■ **Dataset excerpt**:
::::
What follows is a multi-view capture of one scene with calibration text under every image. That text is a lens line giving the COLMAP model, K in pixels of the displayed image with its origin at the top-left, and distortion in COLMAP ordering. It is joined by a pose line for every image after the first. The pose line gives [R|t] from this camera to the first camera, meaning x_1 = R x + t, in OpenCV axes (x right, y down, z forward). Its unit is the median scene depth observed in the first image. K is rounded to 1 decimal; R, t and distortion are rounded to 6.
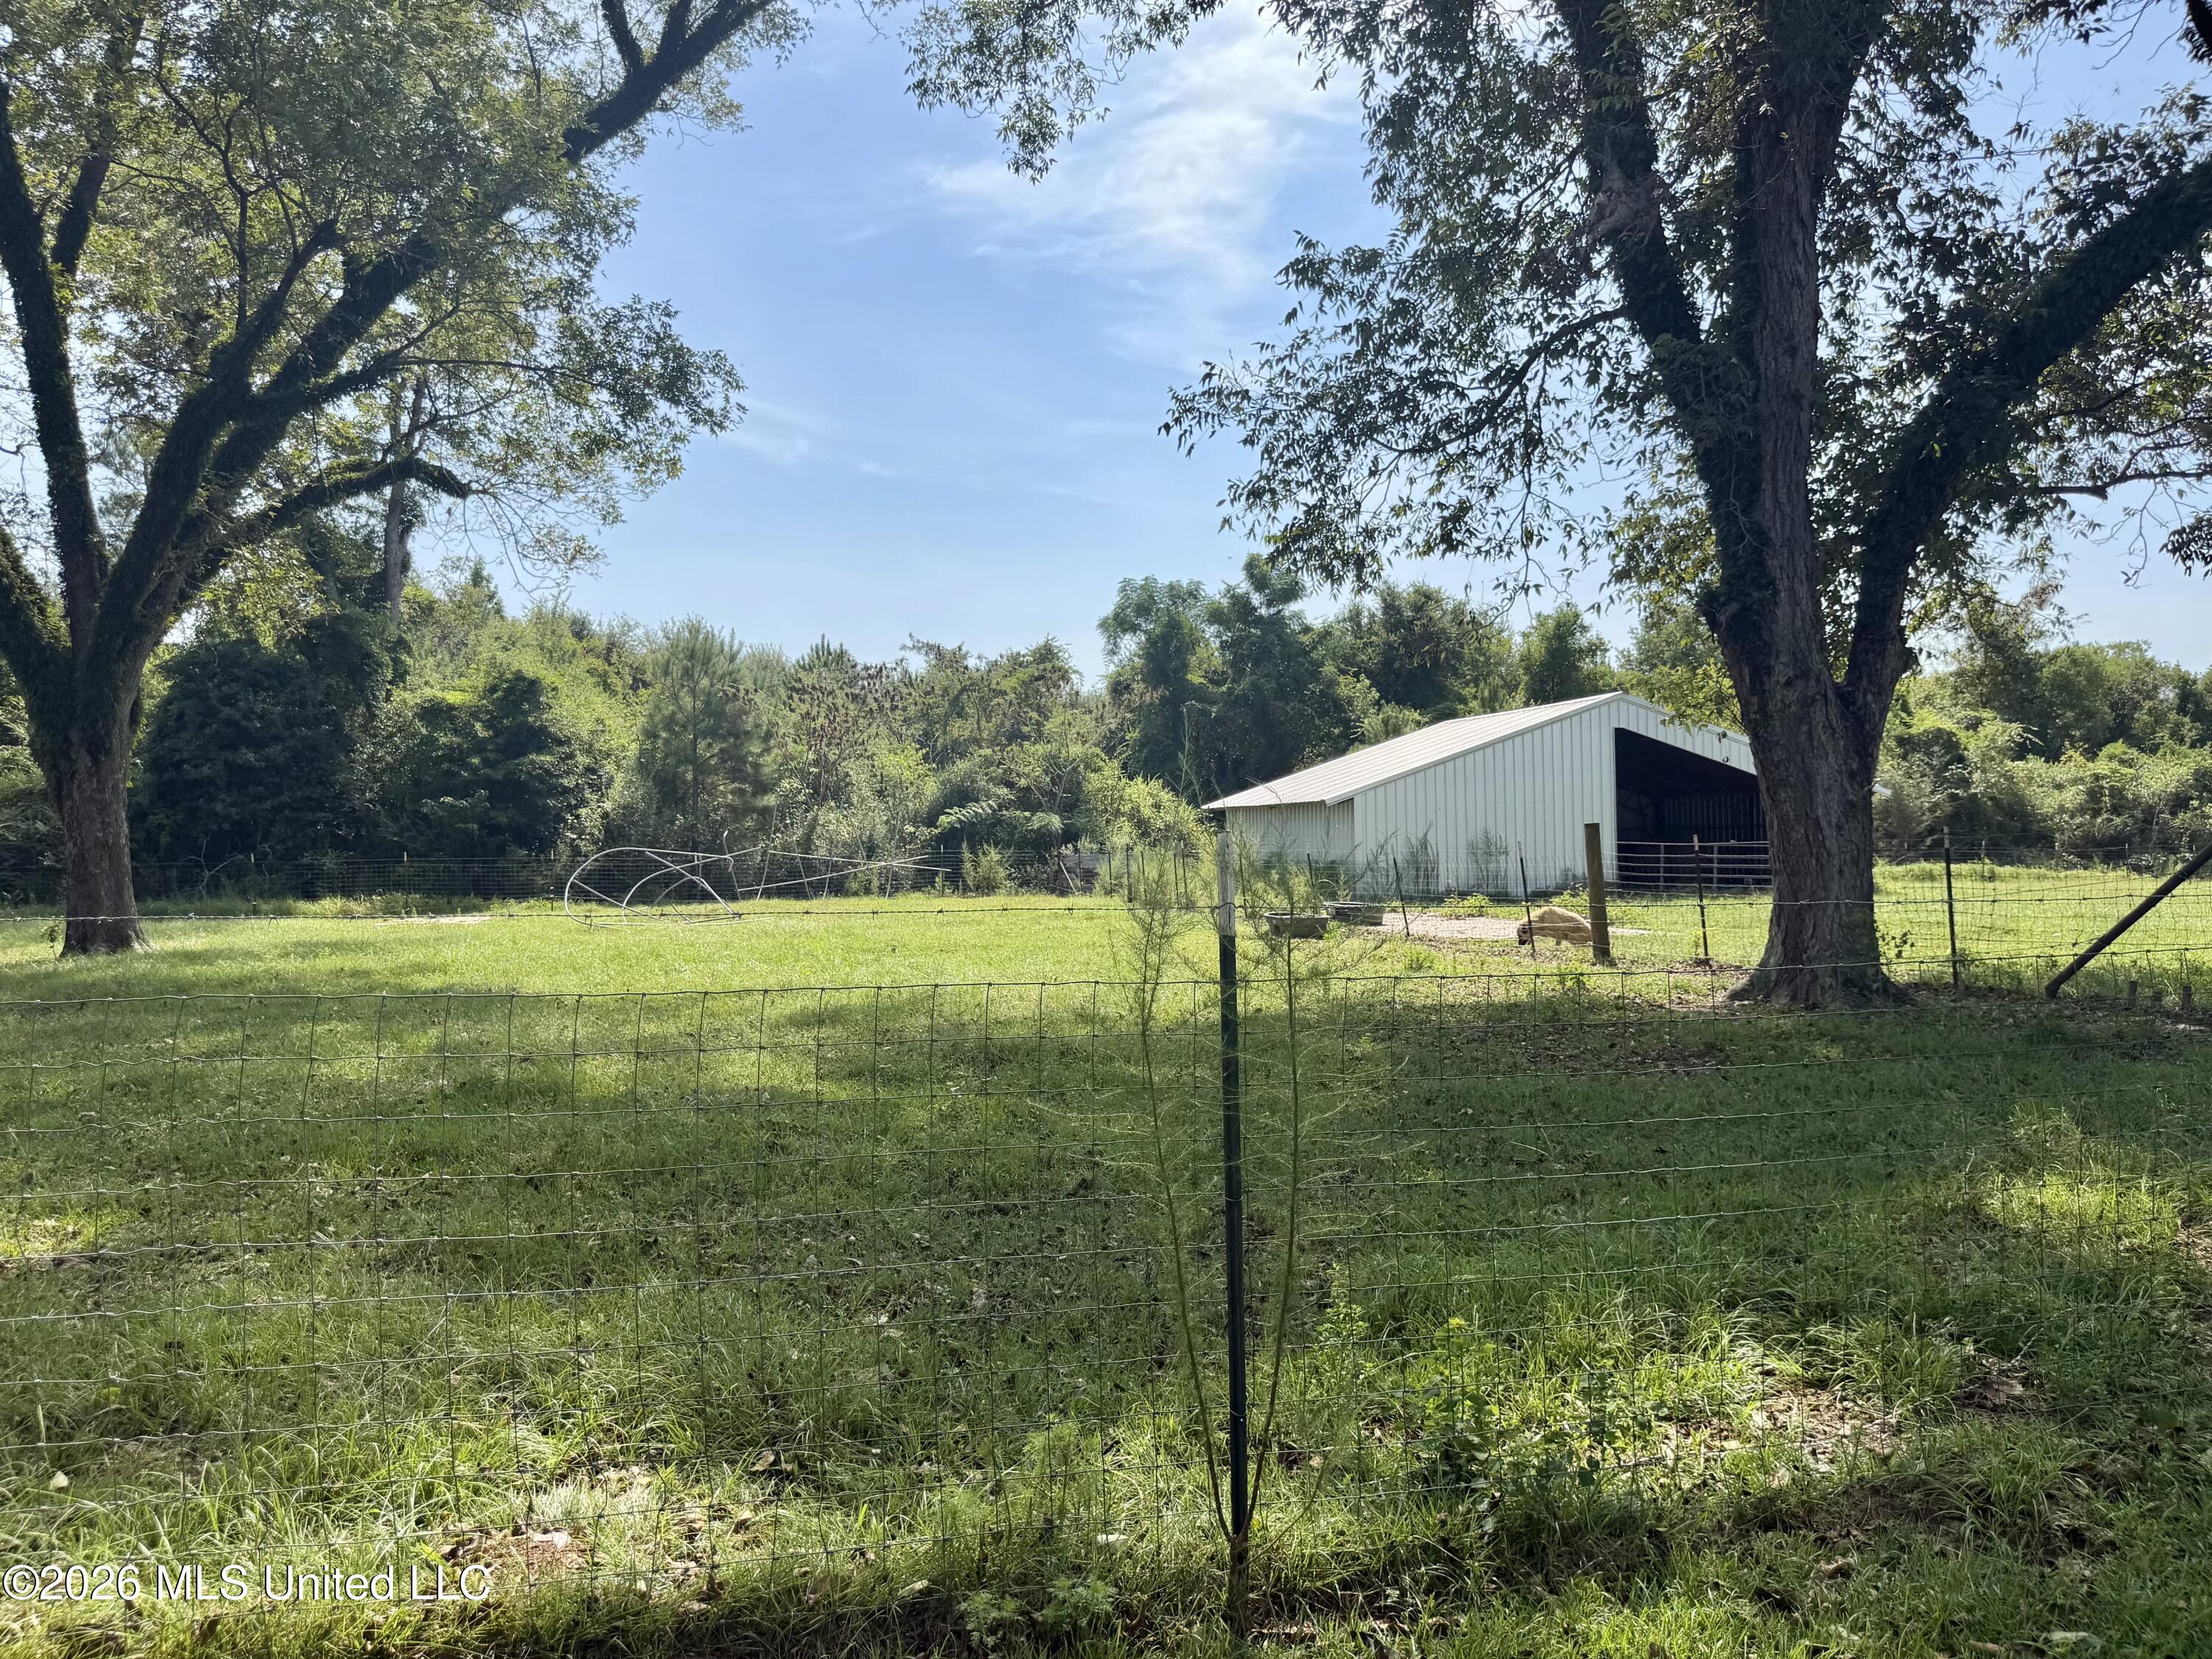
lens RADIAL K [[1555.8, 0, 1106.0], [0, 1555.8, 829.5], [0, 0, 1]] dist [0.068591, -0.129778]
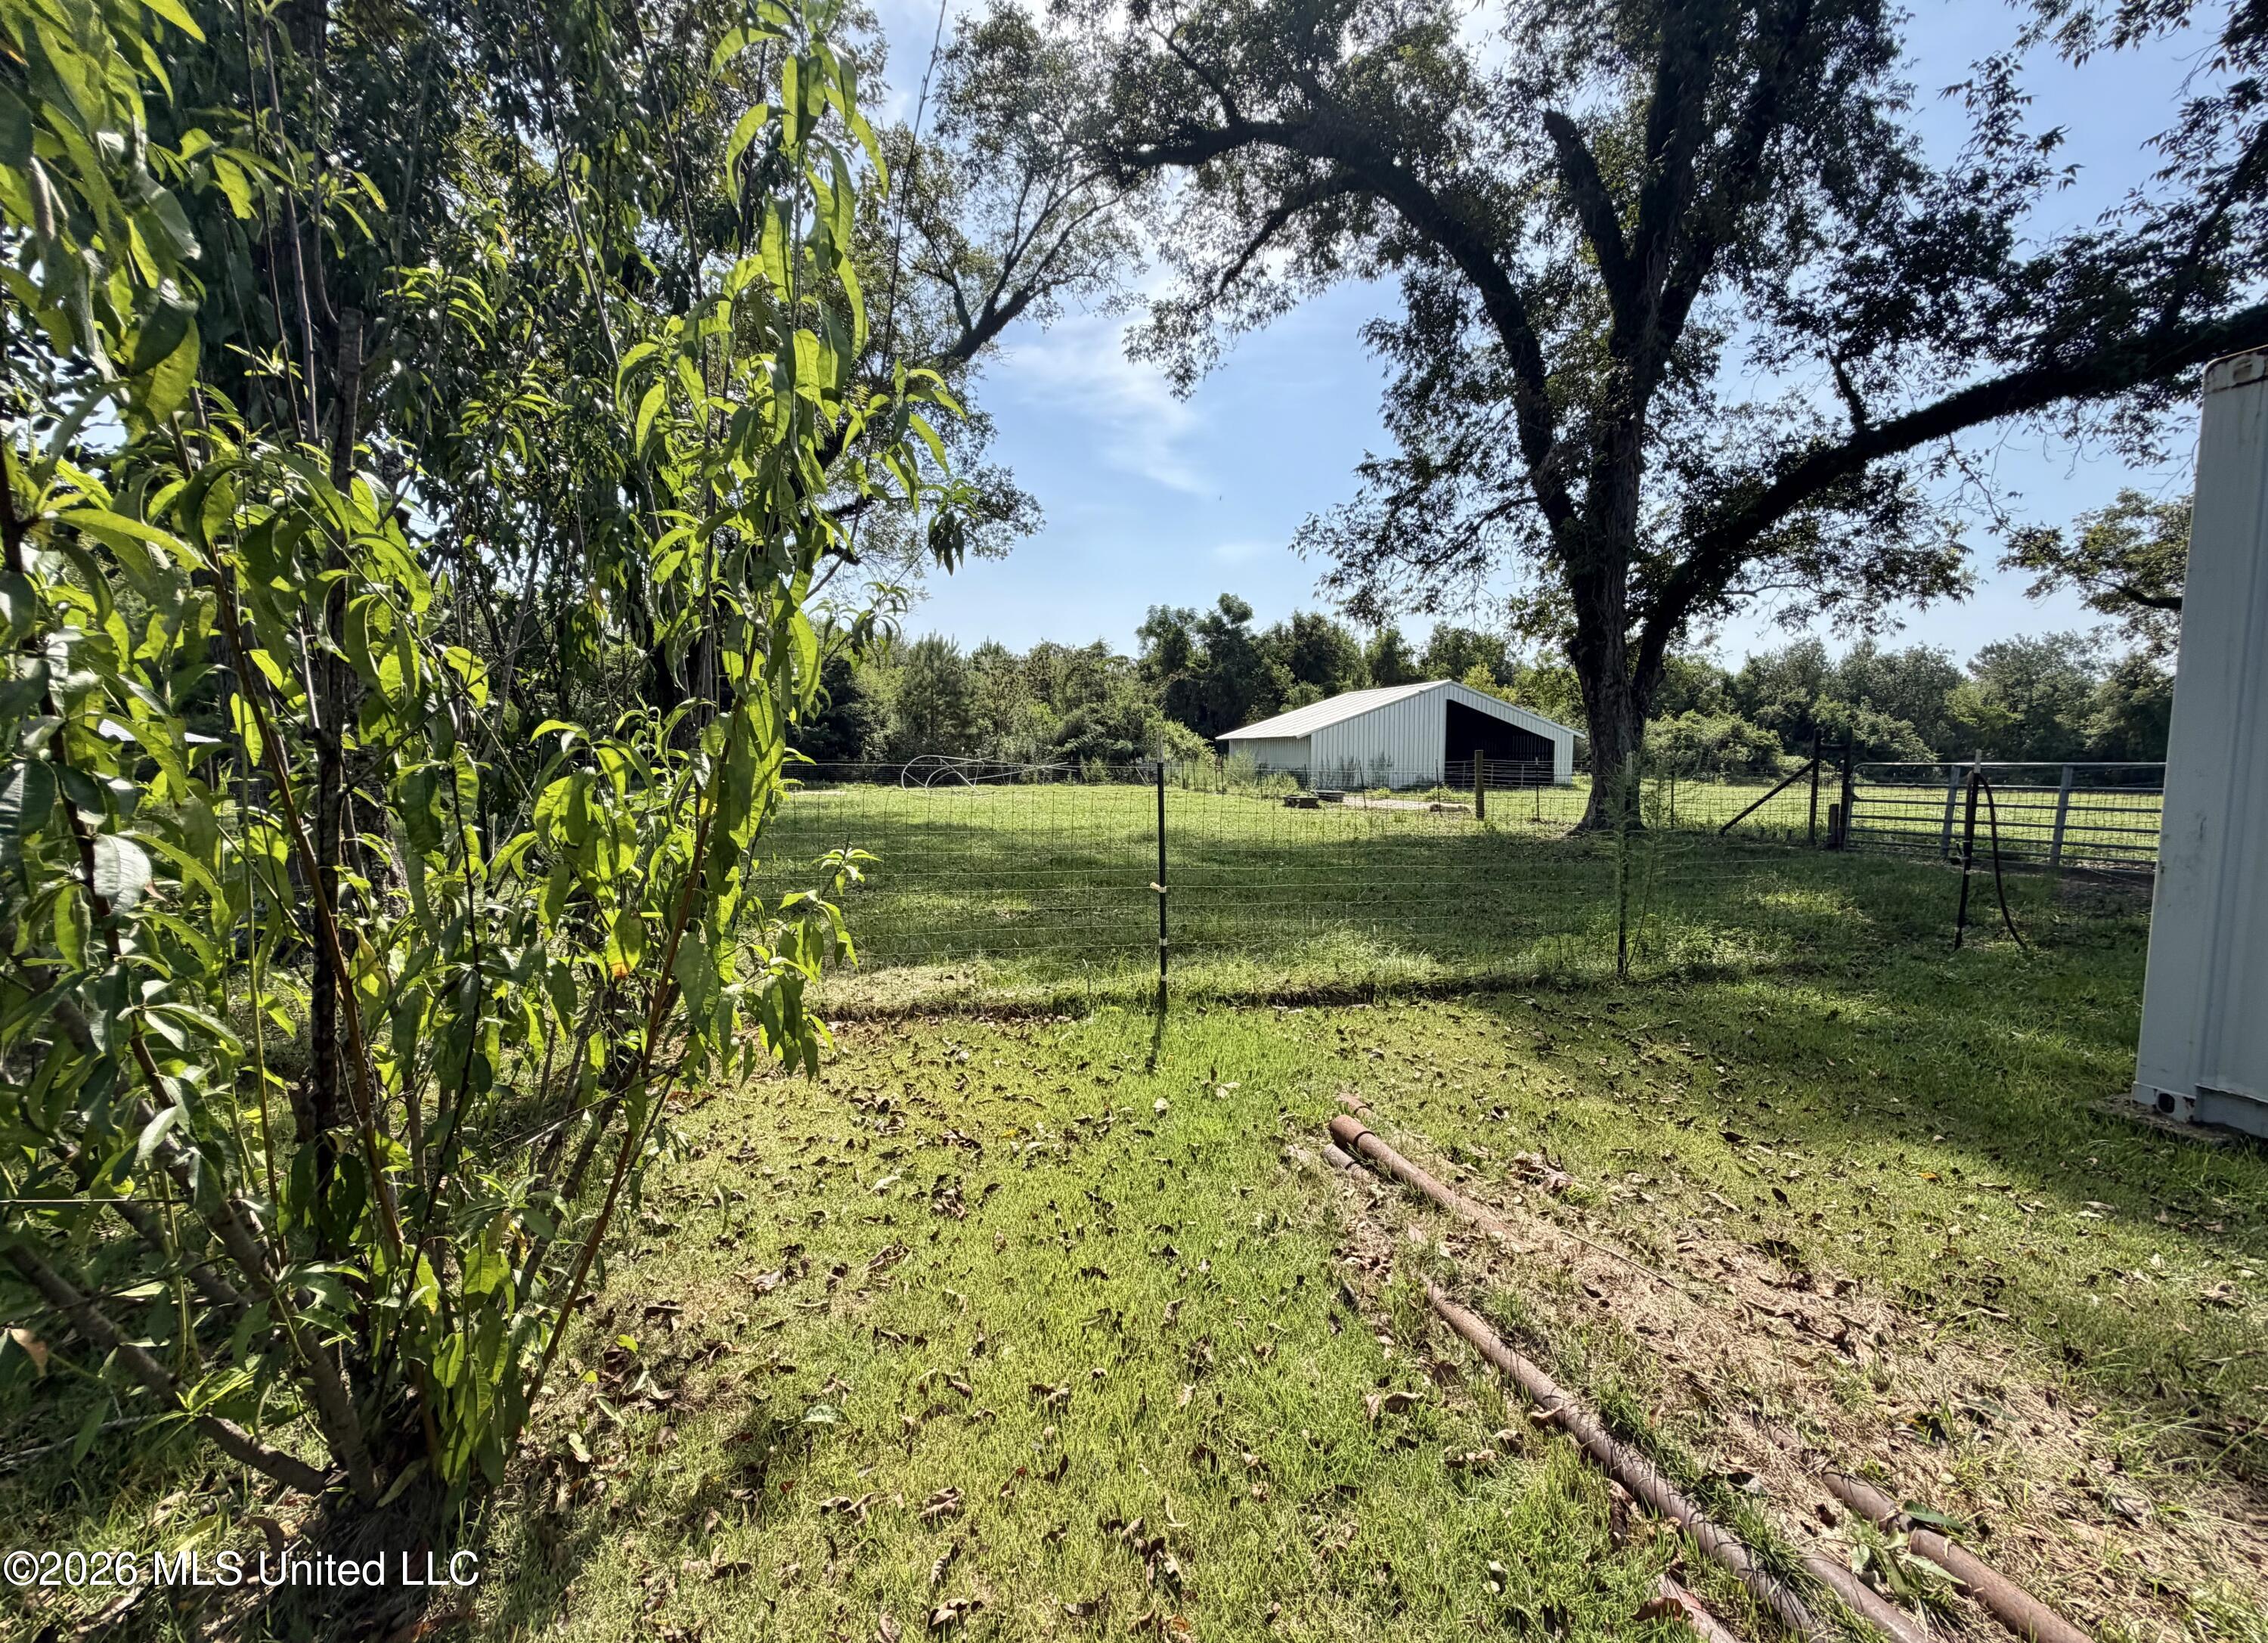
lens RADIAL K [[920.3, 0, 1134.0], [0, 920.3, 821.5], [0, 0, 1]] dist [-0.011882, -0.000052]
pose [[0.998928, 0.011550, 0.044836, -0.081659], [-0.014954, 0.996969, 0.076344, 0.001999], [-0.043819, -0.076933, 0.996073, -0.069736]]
::::
■ **What you have to do**:
Your answer must be the full listing, copied exactly, with no pictures in it.

■ **Response box**:
What follows is a multi-view capture of one scene with calibration text under every image. That text is a lens line giving the COLMAP model, K in pixels of the displayed image with its origin at the top-left, and distortion in COLMAP ordering. It is joined by a pose line for every image after the first. The pose line gives [R|t] from this camera to the first camera, meaning x_1 = R x + t, in OpenCV axes (x right, y down, z forward). Its unit is the median scene depth observed in the first image. K is rounded to 1 decimal; R, t and distortion are rounded to 6.
lens RADIAL K [[1555.8, 0, 1106.0], [0, 1555.8, 829.5], [0, 0, 1]] dist [0.068591, -0.129778]
lens RADIAL K [[920.3, 0, 1134.0], [0, 920.3, 821.5], [0, 0, 1]] dist [-0.011882, -0.000052]
pose [[0.998928, 0.011550, 0.044836, -0.081659], [-0.014954, 0.996969, 0.076344, 0.001999], [-0.043819, -0.076933, 0.996073, -0.069736]]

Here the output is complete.